Eventos Académicos, 39 ISCHE. Educación y emancipación

Tamaño de fuente: 
On dictatorships and democracies: the experience of the homosexual movement struggle in Brazil between 1978 and 1984
Rosana Pena de Sa

Última modificación: 2017-07-17

Resumen


This historiographical research arises issues to think about transformation processes in gender and sexuality conditions in Brazil, analyzed from documental sources such as the newspapers Lampião da Esquina and Chanacomchana, among othersproduced by the first groups of Brazilian homosexual movement, between 1978 and 1984.

The struggle experience searching for gender equality and free sexual expression of the social movements of women and homosexuals, since the sixties, was built into the political confrontation context imposed by dictatorships in several Latin-American countries, such as Brazil.

The questions and debates that emerges from the sources of this research describe data which provides not just matter for reflection about the struggle for emancipation against the military and civil dictatorship in Brazil, but also for understanding the contribution of these homosexual movements to the definition of new cultural paradigms established in the “redemocratization” process.

Looking into these documental content, other debates emerge, enabling the suggested approach, and pointing to old and new disputed meanings in the social movement conflicts between the various homosexual groups articulated in that period.
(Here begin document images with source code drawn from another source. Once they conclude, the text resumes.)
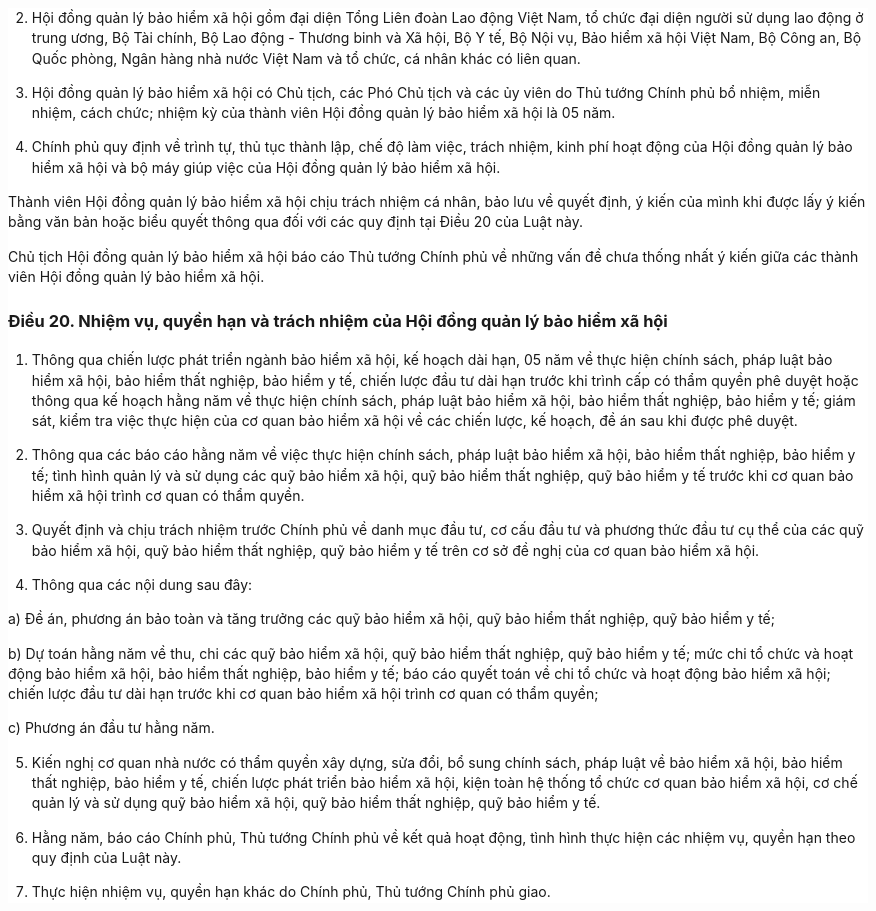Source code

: 2. Hội đồng quản lý bảo hiểm xã hội gồm đại diện Tổng Liên đoàn Lao động Việt Nam, tổ chức đại diện người sử dụng lao động ở trung ương, Bộ Tài chính, Bộ Lao động - Thương binh và Xã hội, Bộ Y tế, Bộ Nội vụ, Bảo hiểm xã hội Việt Nam, Bộ Công an, Bộ Quốc phòng, Ngân hàng nhà nước Việt Nam và tổ chức, cá nhân khác có liên quan.

3. Hội đồng quản lý bảo hiểm xã hội có Chủ tịch, các Phó Chủ tịch và các ủy viên do Thủ tướng Chính phủ bổ nhiệm, miễn nhiệm, cách chức; nhiệm kỳ của thành viên Hội đồng quản lý bảo hiểm xã hội là 05 năm.

4. Chính phủ quy định về trình tự, thủ tục thành lập, chế độ làm việc, trách nhiệm, kinh phí hoạt động của Hội đồng quản lý bảo hiểm xã hội và bộ máy giúp việc của Hội đồng quản lý bảo hiểm xã hội.

Thành viên Hội đồng quản lý bảo hiểm xã hội chịu trách nhiệm cá nhân, bảo lưu về quyết định, ý kiến của mình khi được lấy ý kiến bằng văn bản hoặc biểu quyết thông qua đối với các quy định tại Điều 20 của Luật này.

Chủ tịch Hội đồng quản lý bảo hiểm xã hội báo cáo Thủ tướng Chính phủ về những vấn đề chưa thống nhất ý kiến giữa các thành viên Hội đồng quản lý bảo hiểm xã hội.

### Điều 20. Nhiệm vụ, quyền hạn và trách nhiệm của Hội đồng quản lý bảo hiểm xã hội

1. Thông qua chiến lược phát triển ngành bảo hiểm xã hội, kế hoạch dài hạn, 05 năm về thực hiện chính sách, pháp luật bảo hiểm xã hội, bảo hiểm thất nghiệp, bảo hiểm y tế, chiến lược đầu tư dài hạn trước khi trình cấp có thẩm quyền phê duyệt hoặc thông qua kế hoạch hằng năm về thực hiện chính sách, pháp luật bảo hiểm xã hội, bảo hiểm thất nghiệp, bảo hiểm y tế; giám sát, kiểm tra việc thực hiện của cơ quan bảo hiểm xã hội về các chiến lược, kế hoạch, đề án sau khi được phê duyệt.

2. Thông qua các báo cáo hằng năm về việc thực hiện chính sách, pháp luật bảo hiểm xã hội, bảo hiểm thất nghiệp, bảo hiểm y tế; tình hình quản lý và sử dụng các quỹ bảo hiểm xã hội, quỹ bảo hiểm thất nghiệp, quỹ bảo hiểm y tế trước khi cơ quan bảo hiểm xã hội trình cơ quan có thẩm quyền.

3. Quyết định và chịu trách nhiệm trước Chính phủ về danh mục đầu tư, cơ cấu đầu tư và phương thức đầu tư cụ thể của các quỹ bảo hiểm xã hội, quỹ bảo hiểm thất nghiệp, quỹ bảo hiểm y tế trên cơ sở đề nghị của cơ quan bảo hiểm xã hội.

4. Thông qua các nội dung sau đây:

a) Đề án, phương án bảo toàn và tăng trưởng các quỹ bảo hiểm xã hội, quỹ bảo hiểm thất nghiệp, quỹ bảo hiểm y tế;

b) Dự toán hằng năm về thu, chi các quỹ bảo hiểm xã hội, quỹ bảo hiểm thất nghiệp, quỹ bảo hiểm y tế; mức chi tổ chức và hoạt động bảo hiểm xã hội, bảo hiểm thất nghiệp, bảo hiểm y tế; báo cáo quyết toán về chi tổ chức và hoạt động bảo hiểm xã hội; chiến lược đầu tư dài hạn trước khi cơ quan bảo hiểm xã hội trình cơ quan có thẩm quyền;

c) Phương án đầu tư hằng năm.

5. Kiến nghị cơ quan nhà nước có thẩm quyền xây dựng, sửa đổi, bổ sung chính sách, pháp luật về bảo hiểm xã hội, bảo hiểm thất nghiệp, bảo hiểm y tế, chiến lược phát triển bảo hiểm xã hội, kiện toàn hệ thống tổ chức cơ quan bảo hiểm xã hội, cơ chế quản lý và sử dụng quỹ bảo hiểm xã hội, quỹ bảo hiểm thất nghiệp, quỹ bảo hiểm y tế.

6. Hằng năm, báo cáo Chính phủ, Thủ tướng Chính phủ về kết quả hoạt động, tình hình thực hiện các nhiệm vụ, quyền hạn theo quy định của Luật này.

7. Thực hiện nhiệm vụ, quyền hạn khác do Chính phủ, Thủ tướng Chính phủ giao.
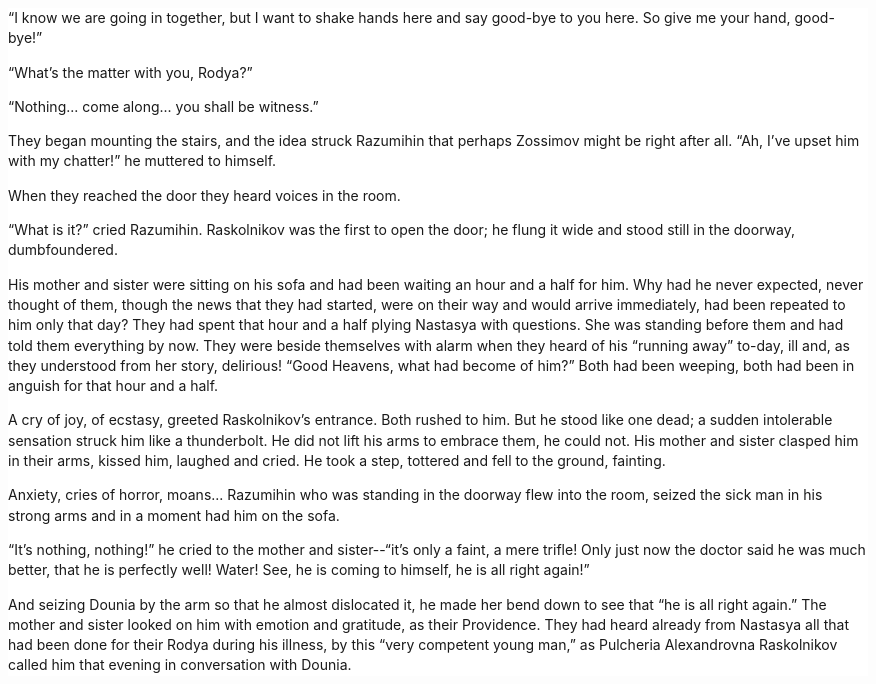 “I know we are going in together, but I want to shake hands here and say
good-bye to you here. So give me your hand, good-bye!”

“What’s the matter with you, Rodya?”

“Nothing... come along... you shall be witness.”

They began mounting the stairs, and the idea struck Razumihin that
perhaps Zossimov might be right after all. “Ah, I’ve upset him with my
chatter!” he muttered to himself.

When they reached the door they heard voices in the room.

“What is it?” cried Razumihin. Raskolnikov was the first to open the
door; he flung it wide and stood still in the doorway, dumbfoundered.

His mother and sister were sitting on his sofa and had been waiting an
hour and a half for him. Why had he never expected, never thought of
them, though the news that they had started, were on their way and would
arrive immediately, had been repeated to him only that day? They had
spent that hour and a half plying Nastasya with questions. She was
standing before them and had told them everything by now. They were
beside themselves with alarm when they heard of his “running away”
 to-day, ill and, as they understood from her story, delirious! “Good
Heavens, what had become of him?” Both had been weeping, both had been
in anguish for that hour and a half.

A cry of joy, of ecstasy, greeted Raskolnikov’s entrance. Both rushed to
him. But he stood like one dead; a sudden intolerable sensation struck
him like a thunderbolt. He did not lift his arms to embrace them, he
could not. His mother and sister clasped him in their arms, kissed him,
laughed and cried. He took a step, tottered and fell to the ground,
fainting.

Anxiety, cries of horror, moans... Razumihin who was standing in the
doorway flew into the room, seized the sick man in his strong arms and
in a moment had him on the sofa.

“It’s nothing, nothing!” he cried to the mother and sister--“it’s only a
faint, a mere trifle! Only just now the doctor said he was much better,
that he is perfectly well! Water! See, he is coming to himself, he is
all right again!”

And seizing Dounia by the arm so that he almost dislocated it, he made
her bend down to see that “he is all right again.” The mother and sister
looked on him with emotion and gratitude, as their Providence. They
had heard already from Nastasya all that had been done for their Rodya
during his illness, by this “very competent young man,” as Pulcheria
Alexandrovna Raskolnikov called him that evening in conversation with
Dounia.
Considering those conflictive association, it is important to inquire about how these social movements of lesbian, gay, cross-dressers, transsexual, etc., as well as the feminist, black and class movements (of workers and/or syndicalist, e.g.), among lots of other Latin-American social movements, organized themselves in face of its multiple identities, considering the variety of political subjects, and moving in order to organize those identities in a multidimensional net.

In this sense, from these issues, how one could inquire about the construction way of lesbians, gays, bisexuals, transsexuals, cross dressers, etc., as political agents, demonstrating the violence of multiple oppression forces.

Lastly, from the Brazilian homosexual groups struggle experience, and from the definitions of their struggle strategies and interventions in the ethical and political debate on education, sexuality, family, and religion, I also conceived issues in order to think which possible changes these groups tried to undergo in the fields of education, family structure, politics, and in the use of the written media in the period.